China moves in Latin America

President Bush, in Chile last weekend for an economic summit of Pacific Rim nations, can talk up trade all he wants, but it’s China that’s doing the wheeling and dealing in Latin America at our peril.

Chinese Premier Hu Jintao spent 12 days in the region pledging billions of dollars to close deals in Argentina, Brazil and, yes, Chile. Everything from investing in gas pipelines in Brazil and copper mining in Chile to oil exploration in Argentina.

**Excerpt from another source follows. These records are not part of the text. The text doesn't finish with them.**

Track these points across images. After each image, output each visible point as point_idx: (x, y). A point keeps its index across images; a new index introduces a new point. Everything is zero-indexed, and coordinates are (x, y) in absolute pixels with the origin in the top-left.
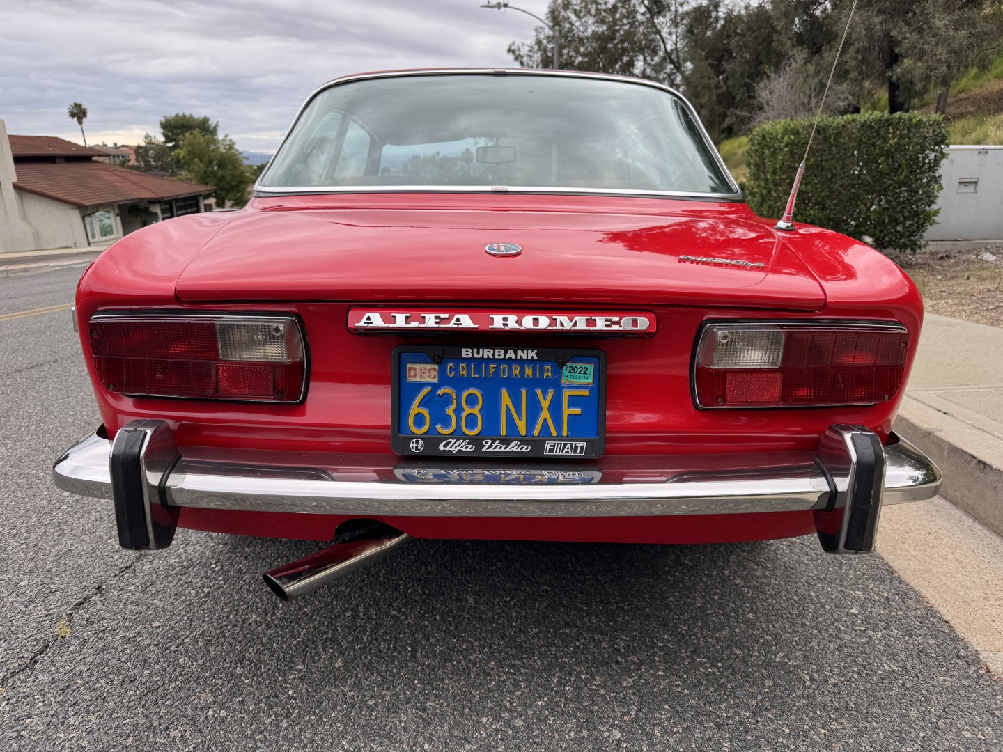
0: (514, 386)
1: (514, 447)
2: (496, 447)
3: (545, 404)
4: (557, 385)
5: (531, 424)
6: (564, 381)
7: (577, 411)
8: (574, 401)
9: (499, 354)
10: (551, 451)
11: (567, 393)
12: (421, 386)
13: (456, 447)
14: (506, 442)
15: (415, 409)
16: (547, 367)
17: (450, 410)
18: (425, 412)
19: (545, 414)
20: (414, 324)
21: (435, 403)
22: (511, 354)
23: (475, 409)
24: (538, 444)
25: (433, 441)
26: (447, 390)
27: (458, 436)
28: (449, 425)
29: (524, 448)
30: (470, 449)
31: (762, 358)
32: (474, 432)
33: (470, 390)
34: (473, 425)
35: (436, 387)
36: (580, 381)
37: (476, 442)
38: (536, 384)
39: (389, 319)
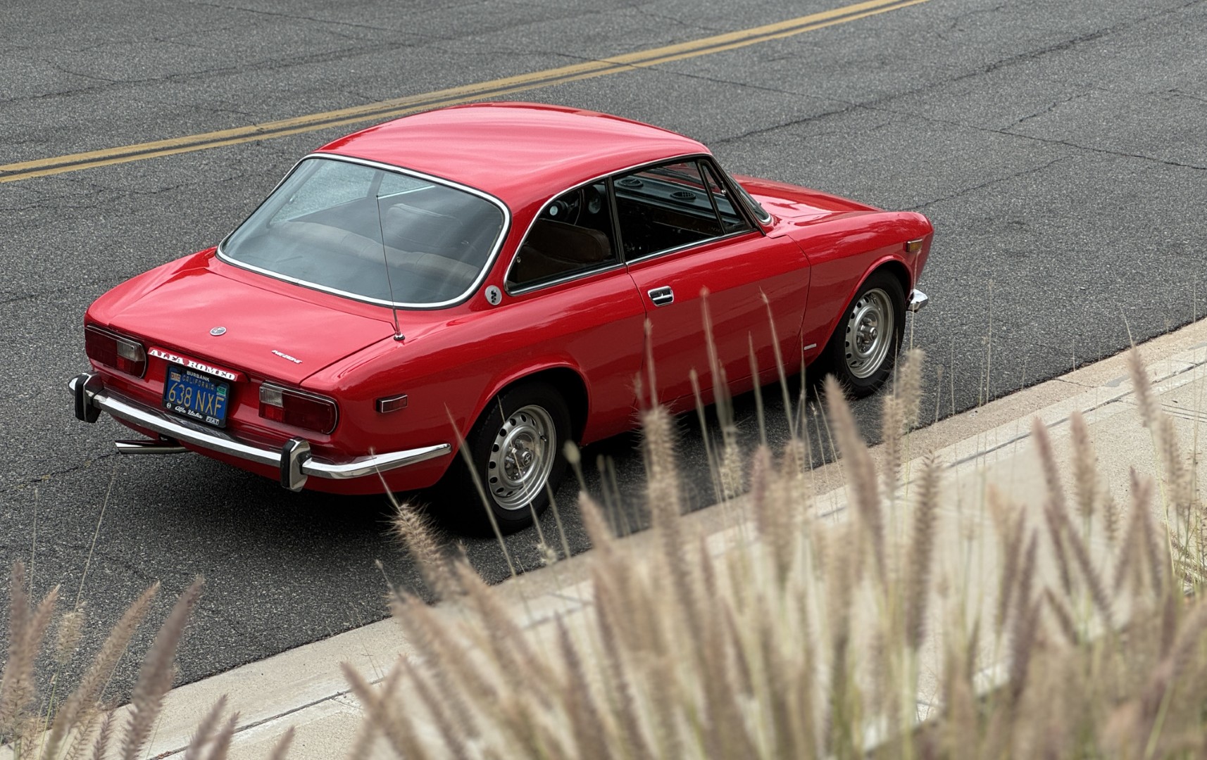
0: (203, 390)
1: (197, 415)
3: (210, 401)
4: (214, 393)
5: (205, 408)
6: (217, 393)
7: (220, 406)
8: (219, 402)
9: (198, 376)
10: (208, 420)
11: (218, 398)
13: (180, 409)
14: (196, 413)
15: (172, 391)
16: (212, 386)
17: (182, 394)
18: (174, 392)
19: (210, 405)
20: (166, 358)
21: (178, 390)
22: (201, 377)
23: (189, 396)
24: (205, 417)
25: (174, 405)
26: (182, 386)
27: (182, 405)
28: (180, 400)
29: (201, 417)
30: (184, 412)
31: (278, 402)
32: (187, 405)
33: (189, 388)
34: (187, 402)
35: (179, 384)
36: (222, 394)
37: (187, 409)
38: (208, 391)
39: (160, 354)
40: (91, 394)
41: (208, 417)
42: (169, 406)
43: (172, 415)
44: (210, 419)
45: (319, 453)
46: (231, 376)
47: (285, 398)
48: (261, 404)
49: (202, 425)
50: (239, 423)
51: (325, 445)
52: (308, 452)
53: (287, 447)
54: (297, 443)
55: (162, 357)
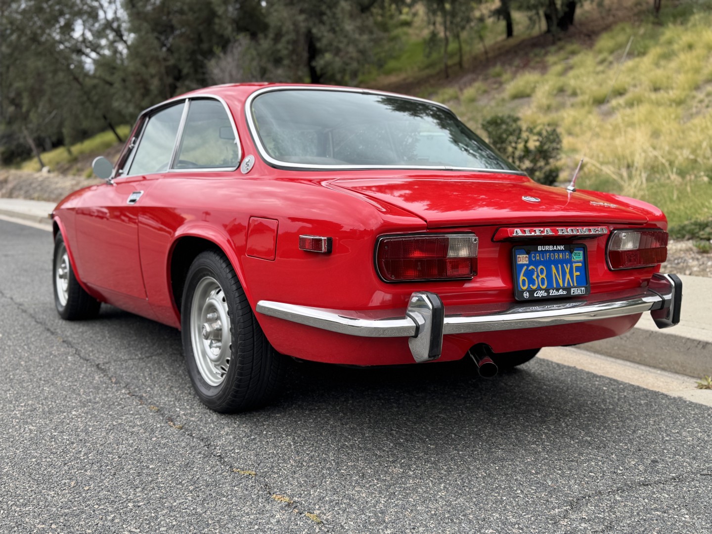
0: (556, 262)
1: (561, 292)
2: (553, 293)
3: (568, 271)
4: (570, 261)
5: (563, 281)
6: (573, 260)
7: (578, 273)
8: (578, 269)
9: (551, 248)
10: (574, 293)
11: (574, 265)
12: (523, 265)
13: (541, 294)
14: (558, 290)
15: (522, 278)
16: (567, 253)
17: (534, 277)
19: (568, 276)
20: (533, 234)
22: (555, 248)
23: (544, 276)
24: (568, 289)
25: (531, 292)
26: (532, 267)
28: (534, 284)
29: (565, 293)
30: (545, 294)
32: (544, 287)
33: (541, 267)
34: (543, 283)
35: (529, 265)
37: (547, 290)
38: (564, 261)
39: (524, 232)
41: (573, 290)
42: (526, 295)
44: (576, 291)
46: (604, 230)
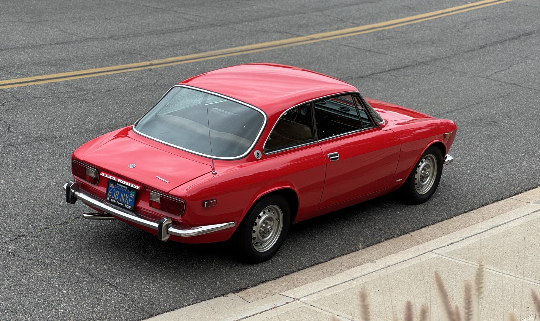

Oh, yeah, throw in Chinese tourists, too.

Meanwhile, Bush’s Americas free-trade agreement goes nowhere as members of Congress, including Republicans, try to set up protectionist roadblocks for their farming interests.

China has been worming its way into Latin America, as more countries turn to socialist leaders for salvation and the Bush administration gets consumed on the terrorism front.

Just last week Defense Secretary Donald Rumsfeld, meeting in Ecuador with his 33 Latin American counterparts, was calling for some kind of coordination between Latin countries’ military and police forces to secure the region from drug gangs and potential terrorists.

No doubt Latin Americans need better security — kidnappings and murders are way up, and there are reports that suspected Arab terrorists are using Latin America to raise money and to slip through the borders into the United States. And, yes, you need a secure environment for trade and investment.

Having the military assume police duties is not the solution, though. There should be a very clear separation between the two. Certainly citizens of countries like Chile, Argentina and Brazil, which lived through military dictatorships, understand the distinctions.

Not that Bush is solely focused on fighting terror. He has promoted trade with Andean and Central American nations, for instance, and continues to pursue the hemispheric Free Trade of the Americas agreement. But so far, it’s more talk than substantive investments like the ones China has undertaken.

Let’s be clear. China is a U.S. trade partner, but it is not a warm-and-fuzzy friend. It’s a communist regime that, despite its pseudo free-market philosophy, hasn’t budged on human rights for its people and continues to reward party officials and their families with economic plums.

American businesses that trade with China are more than willing to look the other way — they get cheap labor, no real environmental regulation, easy bucks. But as China continues to hold more U.S. investments and help sustain America’s rising federal debt by buying up U.S. dollars, we must wonder: How sovereign is America? And how will China’s growing influence in Latin America affect our hemisphere?

It should give Americans pause that China secures the contract to manage the Panama Canal. Yet it’s all well and good in starry-eyed free-traders’ eyes, even when China has military relations with both Cuba and Venezuela and it’s flying reconnaissance satellites in partnership with Brazil.

But here’s the real smack of irony. It’s not Hu that Latin Americans were protesting in Chile as the annual Asia-Pacific Economic Cooperation forum got under way. On the contrary, Hu is being hailed as a progressive world leader.

It’s George W. Bush who’s the object of derision, the focus of tear-gassed protesters. They decry globalization, which they see as capitalism run amok, widening class distinctions in a region that has never been able to break the logjam between the land-owning haves and the hordes of have-nots. And, of course, the leftist-leaning protesters reject the U.S. war in Iraq, which has also alienated many moderate Latin Americans who used to view the trade potential with the United States with guarded optimism.

Unless Bush elevates the strategic importance of Latin America in his second term and delivers real investments that can help those countries grow a strong and independent middle class, we may be dealing with more than the threat of a few thousand free-trade protesters in the future.

We will be dealing with China calling the shots in our own back yard.